Aliya menjadi tak tahan. Kenapa Vanya sekarang malah menghujaninya dengan pertanyaan-pertanyaan seperti itu?

“Aku akan menanyakannya nanti setelah aku pulang.” Aliya kemudian meninggalkan Vanya begitu saja. Dia tak mau lagi membahas soal anak dan anak. Memikirkannya saja sudah membuatnya lelah, apalagi memilikinya.

Vanya hanya bisa menggelengkan kepalanya dan menatap kepergian temannya tersebut. Dia hanya khawatir kalau sampai terjadi sesuatu yang tidak diinginkan pada rumah tangga Aliya. Bagaimanapun juga, dia tahu bagaimana kisah mereka.

Aliya dan Reza sudah berpacaran selama tujuh tahun dan belum lama ini memutuskan untuk menikah. Dan selama ini memang Reza yang banyak mengalah pada Aliya, karena memang sifat Aliya yang lebih dominan dalam hubungan mereka berdua.

Mereka menikahpun setelah Reza melamar Aliya berkali-kali. Karena Aliya selalu mengatakan nanti dan nanti hingga usia mereka tak muda lagi.

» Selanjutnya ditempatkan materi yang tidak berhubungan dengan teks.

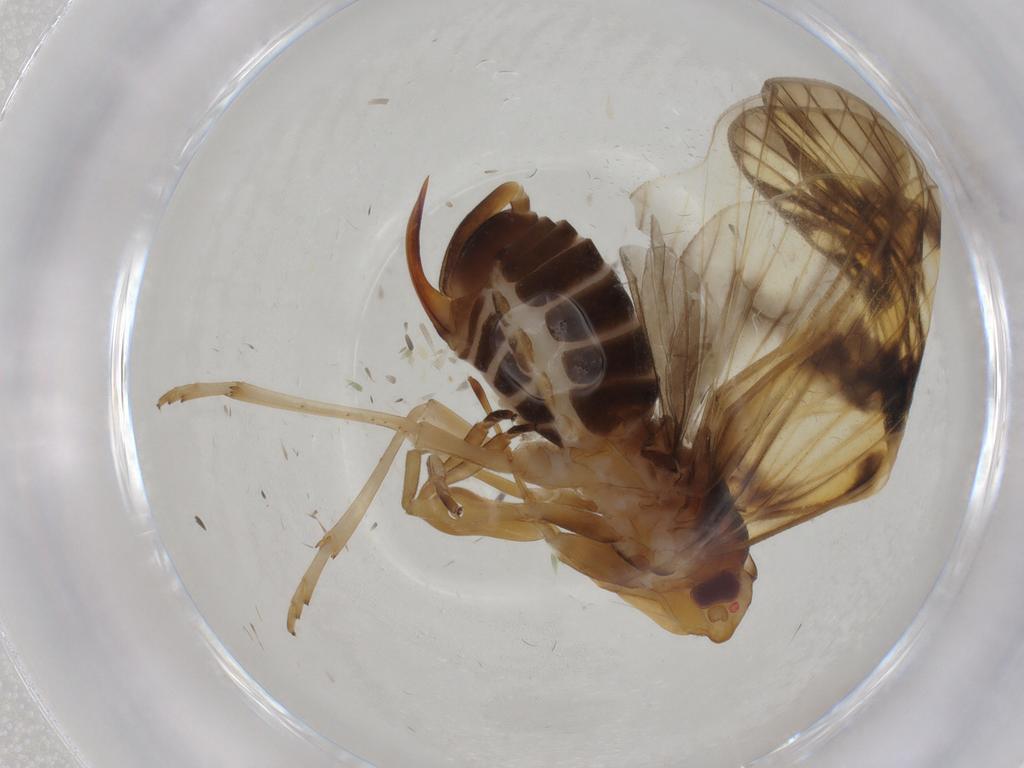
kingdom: Animalia
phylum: Arthropoda
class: Insecta
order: Hemiptera
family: Cixiidae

“Apapun bisa terjadi dalam lima hari. Apalagi jika rumah tangga mereka sedang tidak baik-baik saja seperti ini. Terlebih saat mertua sudah mulai ikut campur,” gumam Vanya. Dia menaikkan kedua bahunya kemudian berjalan menyusul Aliya yang sudah jauh di depan.

“Al! tunggu aku!”

Aliya menoleh, dia tertawa melihat Vanya yang berlari sekuat tenaga sambil membawa tubuh delapan puluh kilonya.

BUK!

Aliya menabrak seseorang ketika dia berjalan tanpa menatap ke depan.

“Maaf,” kata laki-laki yang ditabrak oleh Aliya tersebut. Dia memungut ponsel Aliya yang terjatuh. Layarnya menyala menunjukkan foto pernikahannya dengan Reza dengan layar yang retak.

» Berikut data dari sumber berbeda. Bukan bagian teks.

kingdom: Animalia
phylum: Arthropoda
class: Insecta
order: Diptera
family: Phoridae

“Oh, seharusnya saya yang minta maaf,” sahut Aliya sambil menerima uluran ponselnya tersebut.

“Yah, pecah,” desisnya kecewa. Dia harus mengganti layar ponselnya. Padahal hanya terjatuh dari tangannya ke lantai, tapi langsung retak.

Aliya mengangkat wajahnya dan sudah tak melihat laki-laki yang dia tabrak tadi. Dia sudah menghilang di balik kerumunan orang. Dan berganti dengan wajah Vanya yang sudah sampai di depannya.

“Cari apa?” tanya Vanya ketika Aliya sibuk melihat ke belakangnya.

“Huh? Bukan apa-apa. Ayo temani aku perbaiki ponselku dulu.”

“Kenapa dengan ponselmu?”

“Layarnya retak. Dan ini menganggu penglihatanku.”